I have a black thumb of death when it comes to plants. So when I moved into a house that had an immaculate garden that required little of me to keep it alive, I was thrilled! Last spring when I saw the peonies bloom I was over the moon and I have been anxiously awaiting their arrival this year.
Every day I have peeked to see the buds getting bigger and bigger, ready to burst any day now. Yesterday I checked on my beloved peonies and every single bud had been chopped off the branches.
Y’all, I cried.
I screamed -- “Who would do this?!” and my six year old sheepishly confessed, and then showed me all of the other flowers in our garden he had destroyed.
My sweet son, who had a traumatic encounter with bees the summer before last, decided that if we had no flowers we would have no bees, and so he destroyed them all. When he saw my tears he apologized profusely, and it took everything inside of me to forgive that boy. Every time I leave the house now I see those mangled branches and I feel a little sick to my stomach. I see everyone posting peonies on Instagram and I cry a little.
And I think that’s okay, it’s okay to be sad a little.
What is not okay is to bring the flowers back up after I have forgiven my son (which I have been tempted to do more than once).

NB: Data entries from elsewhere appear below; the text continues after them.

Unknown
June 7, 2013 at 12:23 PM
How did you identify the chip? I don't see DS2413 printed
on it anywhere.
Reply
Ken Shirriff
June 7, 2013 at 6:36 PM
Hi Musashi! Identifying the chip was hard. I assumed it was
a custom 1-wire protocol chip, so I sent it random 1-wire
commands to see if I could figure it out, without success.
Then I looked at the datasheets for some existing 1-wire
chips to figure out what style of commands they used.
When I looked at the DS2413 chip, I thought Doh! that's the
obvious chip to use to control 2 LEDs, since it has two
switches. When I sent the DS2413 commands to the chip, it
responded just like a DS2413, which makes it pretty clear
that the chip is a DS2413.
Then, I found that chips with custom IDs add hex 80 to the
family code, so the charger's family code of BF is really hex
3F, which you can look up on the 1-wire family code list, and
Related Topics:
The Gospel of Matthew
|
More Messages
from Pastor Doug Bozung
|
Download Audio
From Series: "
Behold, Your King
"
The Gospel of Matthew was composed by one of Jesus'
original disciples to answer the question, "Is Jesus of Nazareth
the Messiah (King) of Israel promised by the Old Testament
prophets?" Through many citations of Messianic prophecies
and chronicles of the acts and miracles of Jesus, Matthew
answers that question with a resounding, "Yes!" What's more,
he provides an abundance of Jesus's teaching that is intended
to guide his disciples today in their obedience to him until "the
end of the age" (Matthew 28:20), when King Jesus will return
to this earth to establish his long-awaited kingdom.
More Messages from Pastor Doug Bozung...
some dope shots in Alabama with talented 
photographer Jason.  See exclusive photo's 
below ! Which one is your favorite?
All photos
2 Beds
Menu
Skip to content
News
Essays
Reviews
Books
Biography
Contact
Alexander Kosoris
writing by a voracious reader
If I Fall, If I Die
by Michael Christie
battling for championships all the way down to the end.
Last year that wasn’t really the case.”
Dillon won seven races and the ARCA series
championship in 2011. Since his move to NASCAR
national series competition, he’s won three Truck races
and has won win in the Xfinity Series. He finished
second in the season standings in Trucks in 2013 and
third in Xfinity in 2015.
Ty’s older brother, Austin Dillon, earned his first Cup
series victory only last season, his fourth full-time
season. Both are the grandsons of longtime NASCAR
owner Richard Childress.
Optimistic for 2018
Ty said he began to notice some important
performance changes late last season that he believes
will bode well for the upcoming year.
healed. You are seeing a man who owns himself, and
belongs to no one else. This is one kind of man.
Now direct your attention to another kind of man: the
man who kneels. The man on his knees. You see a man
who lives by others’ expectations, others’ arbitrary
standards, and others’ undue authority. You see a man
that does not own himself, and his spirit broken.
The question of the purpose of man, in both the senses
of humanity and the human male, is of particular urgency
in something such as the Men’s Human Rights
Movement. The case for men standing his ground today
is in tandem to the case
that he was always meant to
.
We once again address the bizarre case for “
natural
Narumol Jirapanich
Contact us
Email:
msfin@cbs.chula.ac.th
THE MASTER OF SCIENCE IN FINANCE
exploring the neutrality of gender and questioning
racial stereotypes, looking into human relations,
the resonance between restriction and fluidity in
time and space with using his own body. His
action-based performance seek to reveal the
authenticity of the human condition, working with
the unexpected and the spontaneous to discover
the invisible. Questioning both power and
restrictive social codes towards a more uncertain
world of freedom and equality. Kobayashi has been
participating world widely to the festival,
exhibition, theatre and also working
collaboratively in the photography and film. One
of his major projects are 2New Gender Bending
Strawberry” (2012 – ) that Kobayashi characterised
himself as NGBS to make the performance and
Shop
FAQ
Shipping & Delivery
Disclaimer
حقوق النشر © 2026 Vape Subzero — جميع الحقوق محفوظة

What’s not okay is to hold onto the sadness and make it a thing, to hold flowers up like they are an idol, to make peonies more important than the heart of my son.
What has passed has passed, and once it’s been forgiven the slate is wiped clean.
Just like with Jesus.
Our past is our past, He took the punishment so that we could be forgiven and we are washed clean. Jesus never mentions it again, in fact He forgets it.
So I am trying, I am trying to forget my pretty blooms, to focus on the sweet heart of my boy, to offer grace and forgiveness even when it’s harder than it should be.
And I am buying peonies blooms from the store. Because, peonies.